──────── Information supplied ────────
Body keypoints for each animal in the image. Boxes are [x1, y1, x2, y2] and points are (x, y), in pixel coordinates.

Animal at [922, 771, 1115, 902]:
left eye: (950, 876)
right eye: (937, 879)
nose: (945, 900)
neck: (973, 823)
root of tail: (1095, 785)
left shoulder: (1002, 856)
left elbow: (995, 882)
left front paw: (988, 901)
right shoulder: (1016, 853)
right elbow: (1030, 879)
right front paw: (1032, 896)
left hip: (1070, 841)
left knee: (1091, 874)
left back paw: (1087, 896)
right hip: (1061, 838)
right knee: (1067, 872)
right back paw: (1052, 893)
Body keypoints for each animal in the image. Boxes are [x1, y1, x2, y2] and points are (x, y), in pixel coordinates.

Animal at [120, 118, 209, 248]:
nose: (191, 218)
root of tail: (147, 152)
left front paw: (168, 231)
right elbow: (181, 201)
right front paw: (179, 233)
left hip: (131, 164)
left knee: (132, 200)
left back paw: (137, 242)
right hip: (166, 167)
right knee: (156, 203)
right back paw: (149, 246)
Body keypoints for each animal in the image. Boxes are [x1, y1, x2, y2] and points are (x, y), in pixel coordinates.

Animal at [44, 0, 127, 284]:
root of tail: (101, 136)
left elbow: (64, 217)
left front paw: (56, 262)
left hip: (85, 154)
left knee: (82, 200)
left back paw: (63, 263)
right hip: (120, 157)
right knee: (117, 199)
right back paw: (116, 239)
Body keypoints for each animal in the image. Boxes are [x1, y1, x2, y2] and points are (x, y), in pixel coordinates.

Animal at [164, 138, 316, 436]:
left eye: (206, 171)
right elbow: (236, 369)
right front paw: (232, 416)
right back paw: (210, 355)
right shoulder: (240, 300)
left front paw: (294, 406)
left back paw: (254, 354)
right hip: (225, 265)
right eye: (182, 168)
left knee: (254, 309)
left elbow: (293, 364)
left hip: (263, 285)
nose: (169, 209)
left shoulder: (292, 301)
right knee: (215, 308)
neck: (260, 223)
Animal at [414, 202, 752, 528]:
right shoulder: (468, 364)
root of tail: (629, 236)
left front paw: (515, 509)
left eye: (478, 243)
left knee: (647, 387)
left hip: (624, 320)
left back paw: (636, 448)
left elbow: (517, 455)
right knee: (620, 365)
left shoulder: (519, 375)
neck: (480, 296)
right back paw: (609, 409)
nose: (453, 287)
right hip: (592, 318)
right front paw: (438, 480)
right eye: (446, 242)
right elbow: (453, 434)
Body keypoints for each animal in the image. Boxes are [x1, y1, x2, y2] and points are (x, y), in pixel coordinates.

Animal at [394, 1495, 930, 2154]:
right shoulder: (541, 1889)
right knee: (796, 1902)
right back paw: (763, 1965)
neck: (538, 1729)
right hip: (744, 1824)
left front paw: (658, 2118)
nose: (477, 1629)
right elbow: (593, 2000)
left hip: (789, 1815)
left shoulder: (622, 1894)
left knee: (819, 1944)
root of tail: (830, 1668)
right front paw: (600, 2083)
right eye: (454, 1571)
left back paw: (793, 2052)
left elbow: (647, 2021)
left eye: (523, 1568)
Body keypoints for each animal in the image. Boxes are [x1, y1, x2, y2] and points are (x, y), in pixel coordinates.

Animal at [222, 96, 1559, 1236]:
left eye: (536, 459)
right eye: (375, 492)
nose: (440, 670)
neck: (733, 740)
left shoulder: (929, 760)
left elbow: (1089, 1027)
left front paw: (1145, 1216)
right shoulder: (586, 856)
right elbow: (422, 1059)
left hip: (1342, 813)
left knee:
────────
Each line above is to be repeated exactly.

Body keypoints for each animal in the image. Boxes are [x1, y1, x2, y2] and points are (x, y), in pixel coordinates.

Animal at [922, 771, 1115, 902]:
left eye: (950, 876)
right eye: (937, 879)
nose: (945, 900)
neck: (973, 823)
root of tail: (1095, 785)
left shoulder: (1002, 856)
left elbow: (995, 882)
left front paw: (988, 901)
right shoulder: (1016, 853)
right elbow: (1030, 879)
right front paw: (1032, 896)
left hip: (1070, 841)
left knee: (1091, 874)
left back paw: (1087, 896)
right hip: (1061, 838)
right knee: (1067, 872)
right back paw: (1052, 893)
Body keypoints for each animal in the image. Boxes are [x1, y1, x2, y2] and points are (x, y), in pixel coordinates.

Animal at [120, 118, 209, 248]:
nose: (191, 218)
root of tail: (147, 152)
left front paw: (168, 231)
right elbow: (181, 201)
right front paw: (179, 233)
left hip: (131, 164)
left knee: (132, 200)
left back paw: (137, 242)
right hip: (166, 167)
right knee: (156, 203)
right back paw: (149, 246)
Body keypoints for each animal in the image. Boxes are [x1, y1, x2, y2] and points are (x, y), in pixel coordinates.

Animal at [44, 0, 127, 284]:
root of tail: (101, 136)
left elbow: (64, 217)
left front paw: (56, 262)
left hip: (85, 154)
left knee: (82, 200)
left back paw: (63, 263)
right hip: (120, 157)
right knee: (117, 199)
right back paw: (116, 239)
Body keypoints for each animal in the image. Boxes are [x1, y1, x2, y2] and points are (x, y), in pixel coordinates.

Animal at [164, 138, 316, 436]:
left eye: (206, 171)
right elbow: (236, 369)
right front paw: (232, 416)
right back paw: (210, 355)
right shoulder: (240, 300)
left front paw: (294, 406)
left back paw: (254, 354)
right hip: (225, 265)
right eye: (182, 168)
left knee: (254, 309)
left elbow: (293, 364)
left hip: (263, 285)
nose: (169, 209)
left shoulder: (292, 301)
right knee: (215, 308)
neck: (260, 223)
Animal at [414, 202, 752, 528]:
right shoulder: (468, 364)
root of tail: (629, 236)
left front paw: (515, 509)
left eye: (478, 243)
left knee: (647, 387)
left hip: (624, 320)
left back paw: (636, 448)
left elbow: (517, 455)
right knee: (620, 365)
left shoulder: (519, 375)
neck: (480, 296)
right back paw: (609, 409)
nose: (453, 287)
right hip: (592, 318)
right front paw: (438, 480)
right eye: (446, 242)
right elbow: (453, 434)
Body keypoints for each animal in the image. Boxes are [x1, y1, x2, y2] and points are (x, y), in pixel coordinates.

Animal at [394, 1495, 930, 2154]:
right shoulder: (541, 1889)
right knee: (796, 1902)
right back paw: (763, 1965)
neck: (538, 1729)
right hip: (744, 1824)
left front paw: (658, 2118)
nose: (477, 1629)
right elbow: (593, 2000)
left hip: (789, 1815)
left shoulder: (622, 1894)
left knee: (819, 1944)
root of tail: (830, 1668)
right front paw: (600, 2083)
right eye: (454, 1571)
left back paw: (793, 2052)
left elbow: (647, 2021)
left eye: (523, 1568)
Body keypoints for each animal in the image. Boxes are [x1, y1, x2, y2] and points are (x, y), in pixel coordinates.

Animal at [222, 96, 1559, 1236]:
left eye: (536, 459)
right eye: (375, 492)
nose: (440, 670)
neck: (733, 740)
left shoulder: (929, 760)
left elbow: (1089, 1027)
left front paw: (1145, 1216)
right shoulder: (586, 856)
right elbow: (422, 1059)
left hip: (1342, 813)
left knee:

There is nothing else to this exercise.